In some embodiments, the partner switches of a multi-switch link aggregation are member switches of a fabric switch. A client device can be coupled to the fabric switch via the multi-switch link aggregation. A fabric switch in the network can be an Ethernet fabric switch or a virtual cluster switch (VCS). In an Ethernet fabric switch, any number of switches coupled in an arbitrary topology may logically operate as a single switch. Any new switch may join or leave the fabric switch in “plug-and-play” mode without any manual configuration. In some embodiments, a respective switch in the Ethernet fabric switch is a Transparent Interconnection of Lots of Links (TRILL) routing bridge (RBridge). A fabric switch appears as a single logical switch to the end device.

Although the present disclosure is presented using examples based on the use of a discovery protocol, embodiments of the present invention are not limited to the use of a discovery protocol. Embodiments of the present invention are relevant to any method that facilitates automatic information dispersion from a client device for facilitating auto-configuration. In this disclosure, the term “discovery protocol” is used in a generic sense, and can refer to any set of actions that enable a switch to automatically learn information about a client device. Such a set of actions can be implemented in any networking layer, sub-layer, or a combination of networking layers.

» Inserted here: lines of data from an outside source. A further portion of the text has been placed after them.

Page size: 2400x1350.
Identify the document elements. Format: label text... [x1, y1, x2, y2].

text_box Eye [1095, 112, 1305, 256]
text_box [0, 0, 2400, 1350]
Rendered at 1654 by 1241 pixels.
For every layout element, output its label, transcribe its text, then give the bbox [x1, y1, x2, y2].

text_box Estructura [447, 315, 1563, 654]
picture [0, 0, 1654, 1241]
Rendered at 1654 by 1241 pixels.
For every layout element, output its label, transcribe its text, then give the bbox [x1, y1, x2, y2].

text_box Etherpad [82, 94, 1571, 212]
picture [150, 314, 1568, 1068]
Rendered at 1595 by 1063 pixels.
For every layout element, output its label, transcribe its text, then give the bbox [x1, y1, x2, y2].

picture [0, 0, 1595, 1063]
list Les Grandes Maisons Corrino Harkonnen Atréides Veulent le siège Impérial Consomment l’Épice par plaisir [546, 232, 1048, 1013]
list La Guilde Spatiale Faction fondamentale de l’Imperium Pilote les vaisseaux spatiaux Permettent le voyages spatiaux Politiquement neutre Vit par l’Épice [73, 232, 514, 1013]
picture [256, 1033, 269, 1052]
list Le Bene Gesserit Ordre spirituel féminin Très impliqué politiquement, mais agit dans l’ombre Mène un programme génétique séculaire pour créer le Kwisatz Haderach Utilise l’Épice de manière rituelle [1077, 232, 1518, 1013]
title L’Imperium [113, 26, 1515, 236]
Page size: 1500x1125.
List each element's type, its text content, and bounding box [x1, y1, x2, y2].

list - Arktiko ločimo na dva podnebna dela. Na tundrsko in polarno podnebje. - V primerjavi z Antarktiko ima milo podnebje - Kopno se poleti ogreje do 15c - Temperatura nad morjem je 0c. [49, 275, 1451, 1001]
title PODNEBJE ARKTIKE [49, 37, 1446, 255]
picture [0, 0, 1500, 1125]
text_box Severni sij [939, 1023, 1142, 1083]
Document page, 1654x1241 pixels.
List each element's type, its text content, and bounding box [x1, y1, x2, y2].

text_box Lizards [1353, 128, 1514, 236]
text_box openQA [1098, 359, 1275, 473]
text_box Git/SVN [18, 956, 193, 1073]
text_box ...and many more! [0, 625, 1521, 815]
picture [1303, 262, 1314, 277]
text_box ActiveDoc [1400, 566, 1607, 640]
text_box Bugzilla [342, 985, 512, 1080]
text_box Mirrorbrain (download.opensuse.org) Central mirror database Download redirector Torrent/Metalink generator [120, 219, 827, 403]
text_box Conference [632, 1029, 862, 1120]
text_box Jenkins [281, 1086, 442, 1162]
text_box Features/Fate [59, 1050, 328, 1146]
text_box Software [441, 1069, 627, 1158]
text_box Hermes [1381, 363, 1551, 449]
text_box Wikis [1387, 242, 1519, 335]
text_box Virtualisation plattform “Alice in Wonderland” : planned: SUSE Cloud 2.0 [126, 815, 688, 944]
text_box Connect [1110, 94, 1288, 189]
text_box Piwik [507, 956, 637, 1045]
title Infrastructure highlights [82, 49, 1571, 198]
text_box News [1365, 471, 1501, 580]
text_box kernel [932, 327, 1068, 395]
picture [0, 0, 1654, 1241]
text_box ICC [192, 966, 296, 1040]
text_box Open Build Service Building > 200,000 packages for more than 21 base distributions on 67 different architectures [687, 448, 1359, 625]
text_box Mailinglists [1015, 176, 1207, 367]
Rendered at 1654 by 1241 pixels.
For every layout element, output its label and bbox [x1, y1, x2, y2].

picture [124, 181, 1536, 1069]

The term “client device” refers to any device coupled to a switch via a link aggregation. “Client device” can refer to a host device, which is referred to as a “client host device,” or any type of network switching device, which is referred to as a “client switching device.” “Client switching device” can refer to any client device that can forward traffic to another device. Additionally, a client device can be coupled to other switches or hosts further away from a network. A client device can also be an aggregation point for a number of network devices to enter the network.

The term “message” refers to a group of bits that can be transported together across a network. “Message” should not be interpreted as limiting embodiments of the present invention to any specific networking layer. “Message” can be replaced by other terminologies referring to a group of bits, such as “frame,” “packet,” “cell,” or “datagram.” The term “frame” is used in a generic sense and should not be interpreted as limiting embodiments of the present invention to layer-2 networks. “Frame” can be replaced by other terminologies referring to a group of bits, such as “packet,” “cell,” or “datagram.”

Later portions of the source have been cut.